Trivers’s earthiness made him good company. He was generous in praise, and knew how to tell a good joke and a good story. I recall a conversation that ranged over why lizards have two penises and the relevance of that fact to the human member; his encounter with the men who had just come from assassinating the reggae musician Peter Tosh; and helpful tips on what to do if I ever found myself in a machete fight (“It’s all about right angles…”). He gave a profanity-laced lecture in my Harvard class on human nature, co-taught by the eminent legal theorist Roberto Mangabeira Unger, and I don’t think I have ever seen a human being laugh as hard as my co-instructor did that afternoon. 

But Trivers’s neuroatypicality shaded into eccentricity and downright boorishness. He might try to drop off a passenger without stopping the car, or miscount the number of dinner guests and force two of them to share a chair. He repaid the colleagues who offered him professional lifelines at their universities with truancy, belligerence, and gross inappropriateness (greeting female students in his underwear when they had been sent to his apartment to fetch him to a late lecture; requesting that straitlaced academic hosts supply him with cannabis). His violent musings could make acquaintances genuinely fear for their safety. His last graduate student, Robert Lynch, spoke for many when he ended his affectionate obituary, “I’ll miss you, Robert. You asshole.”

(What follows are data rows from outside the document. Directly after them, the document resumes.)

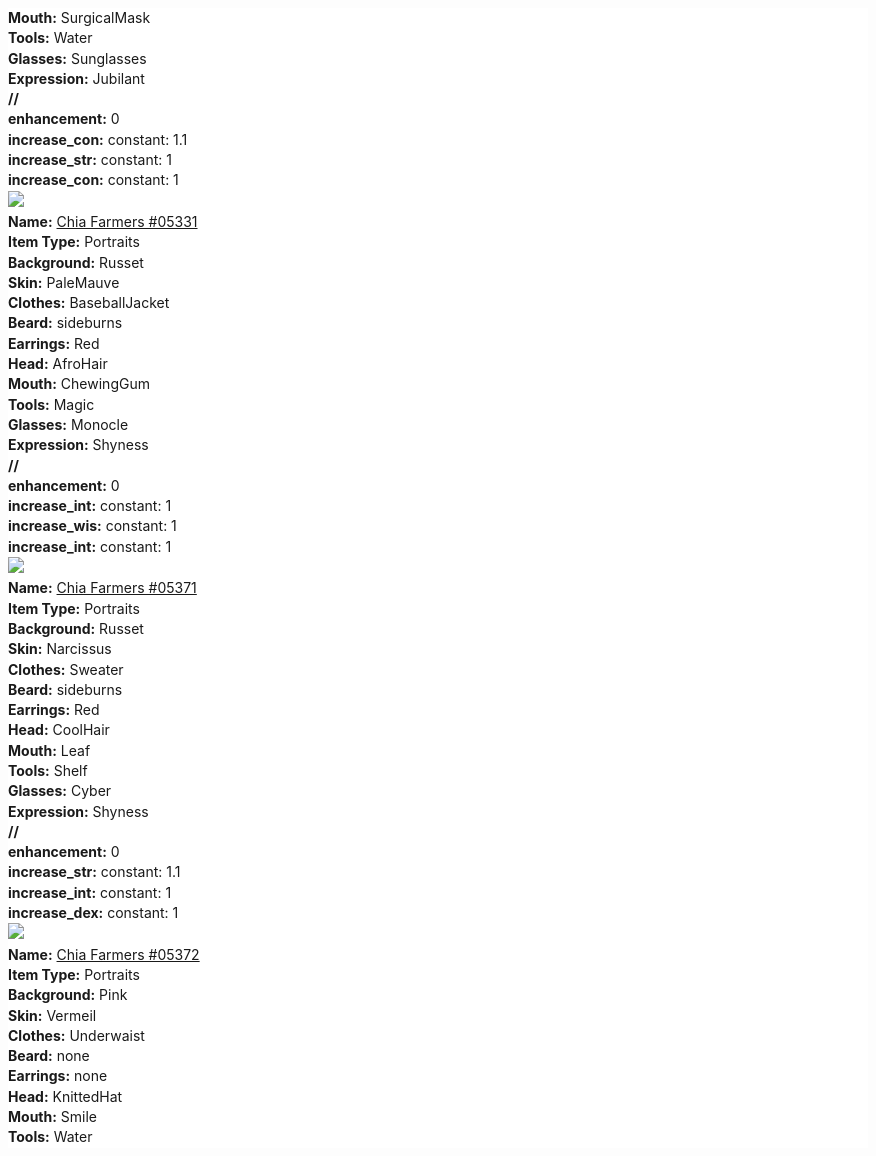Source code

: <div><strong>Mouth:</strong> SurgicalMask</div>
<div><strong>Tools:</strong> Water</div>
<div><strong>Glasses:</strong> Sunglasses</div>
<div><strong>Expression:</strong> Jubilant</div>
<div><strong>//</strong></div><div><strong>enhancement:</strong> 0</div>
<div><strong>increase_con:</strong> constant: 1.1</div>
<div><strong>increase_str:</strong> constant: 1</div>
<div><strong>increase_con:</strong> constant: 1</div>
</div>
<div class="item_thumbnail">
<a href="https://mintgarden.io/nfts/nft1z9f2tx2ucaxhdm227u0v32g9t572ye6347cf56d2se03qaqtp4zqtfuasy"><img loading="lazy" src="https://assets.mainnet.mintgarden.io/thumbnails/e7464f4a2a5b00ae558f14298effb5c98a7de01869ceaccaeb49bb8bcf72ee4f.webp"></a>
<div><strong>Name:</strong> <a href="https://mintgarden.io/nfts/nft1z9f2tx2ucaxhdm227u0v32g9t572ye6347cf56d2se03qaqtp4zqtfuasy">Chia Farmers #05331</a></div>
<div><strong>Item Type:</strong> Portraits</div>
<div><strong>Background:</strong> Russet</div>
<div><strong>Skin:</strong> PaleMauve</div>
<div><strong>Clothes:</strong> BaseballJacket</div>
<div><strong>Beard:</strong> sideburns</div>
<div><strong>Earrings:</strong> Red</div>
<div><strong>Head:</strong> AfroHair</div>
<div><strong>Mouth:</strong> ChewingGum</div>
<div><strong>Tools:</strong> Magic</div>
<div><strong>Glasses:</strong> Monocle</div>
<div><strong>Expression:</strong> Shyness</div>
<div><strong>//</strong></div><div><strong>enhancement:</strong> 0</div>
<div><strong>increase_int:</strong> constant: 1</div>
<div><strong>increase_wis:</strong> constant: 1</div>
<div><strong>increase_int:</strong> constant: 1</div>
</div>
<div class="item_thumbnail">
<a href="https://mintgarden.io/nfts/nft1n57x5r8ussnrzft8t0pd7v45cd364wn5wtplr0zw65qz5262ecdqrjq55g"><img loading="lazy" src="https://assets.mainnet.mintgarden.io/thumbnails/554adf25f70b8a84c761edac66d18e32f732db18a8d1a613d1c92364e0030c7c.webp"></a>
<div><strong>Name:</strong> <a href="https://mintgarden.io/nfts/nft1n57x5r8ussnrzft8t0pd7v45cd364wn5wtplr0zw65qz5262ecdqrjq55g">Chia Farmers #05371</a></div>
<div><strong>Item Type:</strong> Portraits</div>
<div><strong>Background:</strong> Russet</div>
<div><strong>Skin:</strong> Narcissus</div>
<div><strong>Clothes:</strong> Sweater</div>
<div><strong>Beard:</strong> sideburns</div>
<div><strong>Earrings:</strong> Red</div>
<div><strong>Head:</strong> CoolHair</div>
<div><strong>Mouth:</strong> Leaf</div>
<div><strong>Tools:</strong> Shelf</div>
<div><strong>Glasses:</strong> Cyber</div>
<div><strong>Expression:</strong> Shyness</div>
<div><strong>//</strong></div><div><strong>enhancement:</strong> 0</div>
<div><strong>increase_str:</strong> constant: 1.1</div>
<div><strong>increase_int:</strong> constant: 1</div>
<div><strong>increase_dex:</strong> constant: 1</div>
</div>
<div class="item_thumbnail">
<a href="https://mintgarden.io/nfts/nft1eeusa9tvd7gla4at7w9cz6m8v3gh6xd26j84zual2typ3c3xnkssg4av2p"><img loading="lazy" src="https://assets.mainnet.mintgarden.io/thumbnails/1db98a5f27664c655c46762b8e8676c82f8eb1faa011a1b362dcf0e73cb0603b.webp"></a>
<div><strong>Name:</strong> <a href="https://mintgarden.io/nfts/nft1eeusa9tvd7gla4at7w9cz6m8v3gh6xd26j84zual2typ3c3xnkssg4av2p">Chia Farmers #05372</a></div>
<div><strong>Item Type:</strong> Portraits</div>
<div><strong>Background:</strong> Pink</div>
<div><strong>Skin:</strong> Vermeil</div>
<div><strong>Clothes:</strong> Underwaist</div>
<div><strong>Beard:</strong> none</div>
<div><strong>Earrings:</strong> none</div>
<div><strong>Head:</strong> KnittedHat</div>
<div><strong>Mouth:</strong> Smile</div>
<div><strong>Tools:</strong> Water</div>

In his later years Trivers attempted to apply his theory of self-deception to history, politics, and occasionally himself. The outcome was inadvertently fitting. Trivers’s politics were a sophomoric 1960s radicalism, and his analysis of self-deception in international relations was little more than a rant on the perfidies of America and Israel. As I noted in my comments on a draft of his book: “You have proposed a theory of self-deception which claims that human beings are apt to be opinionated, moralistic, certain of their own correctness, dismissive of counterarguments, and contemptuous of those who disagree with them. Then you write a section on contested issues in Middle East politics that is…well…um…gee…do you see where I’m going with this?” 

As for himself, Trivers liked to poke fun at some of his eccentricities and indignities. But he never squarely faced his record of betrayals, hurts, and squandered talent. All this is exactly what Trivers’s greatest theoretical brainchild would predict.